The recent advent of methods for high-throughput single-cell and spatial profiling has opened the way to create a human cell atlas: comprehensive reference maps of all human cells as a basis for both understanding human health and diagnosing, monitoring, and treating disease. Such maps reveal rich biology to help us understand in which cells disease genes act, which cells are disrupted in disease, what mechanisms underlie their (dys)regulation, and what impact therapies would have.
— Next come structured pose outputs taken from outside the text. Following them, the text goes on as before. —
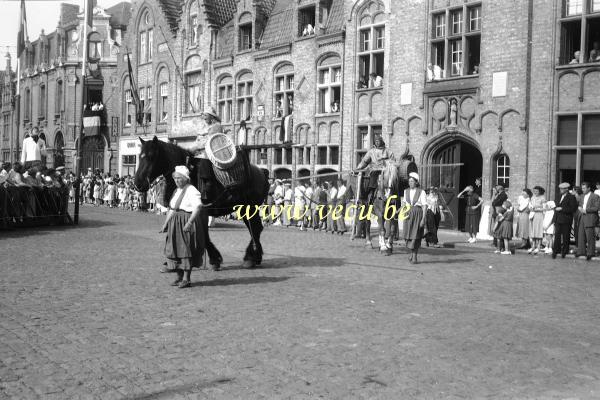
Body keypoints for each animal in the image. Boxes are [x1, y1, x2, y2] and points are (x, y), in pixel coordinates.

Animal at [136, 137, 270, 268]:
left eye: (151, 156)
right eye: (140, 156)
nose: (137, 183)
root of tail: (262, 172)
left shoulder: (201, 211)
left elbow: (204, 235)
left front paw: (215, 259)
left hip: (249, 208)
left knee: (255, 228)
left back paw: (250, 258)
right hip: (244, 209)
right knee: (256, 228)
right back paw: (255, 257)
In this talk, Aviv Regev, head of Genentech Research and Early Development, will describe how atlases illuminate the relation between genotype to phenotype, especially in the context of human genetics and diseases such as cancer and COVID-19, using single cell genomics as a conceptual and technical framework. She will also describe how this deeper approach to directly probing human biology, in combination with new computational algorithms and new therapeutic modalities, is poised to accelerate the drug discovery process.
Where & When
Zoom Webinar
1:00 to 2:00 PM PT, Wednesday, February 9, 2022
About the Speaker
As Executive Vice President, Genentech Research and Early Development (gRED), Aviv Regev is responsible for the management of all aspects of Genentech’s drug discovery and drug development activities. She is a member of the Genentech Executive Committee and the expanded Corporate Executive Committee for Roche.
Prior to Genentech, Regev served as Chair of the Faculty, Core Institute Member, founding director of the Klarman Cell Observatory, and member of the Executive Leadership Team of the Broad Institute of MIT and Harvard, as well as Professor of Biology at MIT and Investigator at the Howard Hughes Medical Institute. She is a founding co-chair of the Human Cell Atlas.
Regev has served on multiple corporate advisory, scientific advisory, and journal editorial boards, including the advisory committee to the National Human Genome Research Institute at the National Institutes of Health.
Regev is a leader in deciphering molecular circuits that govern cells, tissues and organs in health and their malfunction in disease. Her lab has pioneered foundational experimental and computational methods in single-cell genomics, working toward greater understanding of the function of cells and tissues in health and disease, including autoimmune disease, inflammation and cancer. She is a member of the National Academy of Sciences and National Academy of Medicine, and she is also a Fellow of the International Society of Computational Biology.
Regev has a Ph.D. in computational biology and a Master of Science from Tel Aviv University.